## WHAT IS BEING ASKED
Using the records below, filter for lines that contain the string "midirectorio" and copy them out.

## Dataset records
=== Begin Enclosure ===
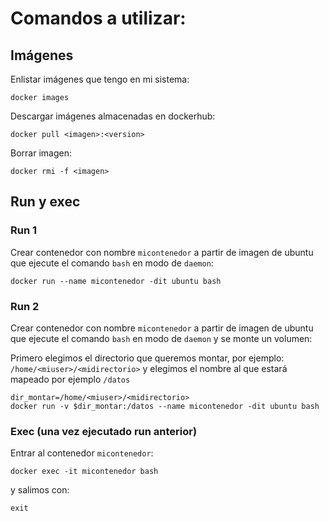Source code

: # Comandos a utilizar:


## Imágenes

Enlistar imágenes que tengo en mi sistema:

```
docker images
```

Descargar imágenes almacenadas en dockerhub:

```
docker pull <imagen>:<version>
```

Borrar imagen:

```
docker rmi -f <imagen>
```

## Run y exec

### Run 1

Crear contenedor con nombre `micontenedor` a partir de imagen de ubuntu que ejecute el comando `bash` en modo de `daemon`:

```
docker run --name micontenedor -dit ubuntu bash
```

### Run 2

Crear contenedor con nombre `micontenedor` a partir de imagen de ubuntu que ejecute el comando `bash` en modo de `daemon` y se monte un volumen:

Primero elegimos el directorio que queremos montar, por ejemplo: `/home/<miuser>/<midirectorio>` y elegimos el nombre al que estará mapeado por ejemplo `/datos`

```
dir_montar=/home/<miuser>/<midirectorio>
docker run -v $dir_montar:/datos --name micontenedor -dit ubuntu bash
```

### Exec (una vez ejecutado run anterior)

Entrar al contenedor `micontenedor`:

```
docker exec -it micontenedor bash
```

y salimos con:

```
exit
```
=== End Enclosure ===
=== Begin Enclosure ===
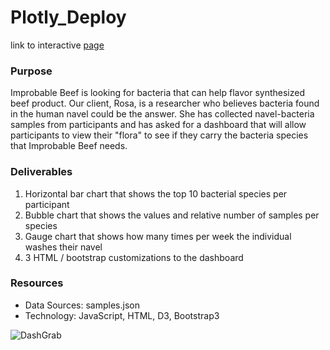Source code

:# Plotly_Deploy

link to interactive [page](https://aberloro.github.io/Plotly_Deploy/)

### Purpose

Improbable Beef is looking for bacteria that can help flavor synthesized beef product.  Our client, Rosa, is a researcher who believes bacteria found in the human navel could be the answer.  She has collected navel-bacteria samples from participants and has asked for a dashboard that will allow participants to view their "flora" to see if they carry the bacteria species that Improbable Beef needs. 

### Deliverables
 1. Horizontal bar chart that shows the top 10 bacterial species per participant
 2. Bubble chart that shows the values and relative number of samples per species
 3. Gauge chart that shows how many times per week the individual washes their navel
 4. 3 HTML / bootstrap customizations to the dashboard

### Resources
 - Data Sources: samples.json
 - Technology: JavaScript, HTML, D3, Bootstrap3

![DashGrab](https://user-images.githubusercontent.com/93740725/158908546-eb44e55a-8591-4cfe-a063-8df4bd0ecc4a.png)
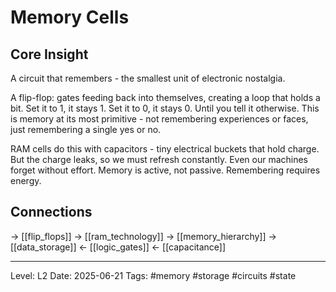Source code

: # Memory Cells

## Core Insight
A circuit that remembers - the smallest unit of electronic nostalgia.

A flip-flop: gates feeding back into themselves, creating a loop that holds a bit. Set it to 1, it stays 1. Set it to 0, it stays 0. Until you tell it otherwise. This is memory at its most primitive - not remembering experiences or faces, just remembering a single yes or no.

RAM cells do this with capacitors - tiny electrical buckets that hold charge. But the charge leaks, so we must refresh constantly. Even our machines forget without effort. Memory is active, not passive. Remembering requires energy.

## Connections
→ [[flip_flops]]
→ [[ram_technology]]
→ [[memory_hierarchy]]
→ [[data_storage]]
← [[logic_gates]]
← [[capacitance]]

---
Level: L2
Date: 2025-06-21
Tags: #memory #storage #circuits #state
=== End Enclosure ===
## WORKED SOLUTION
Primero elegimos el directorio que queremos montar, por ejemplo: `/home/<miuser>/<midirectorio>` y elegimos el nombre al que estará mapeado por ejemplo `/datos`
dir_montar=/home/<miuser>/<midirectorio>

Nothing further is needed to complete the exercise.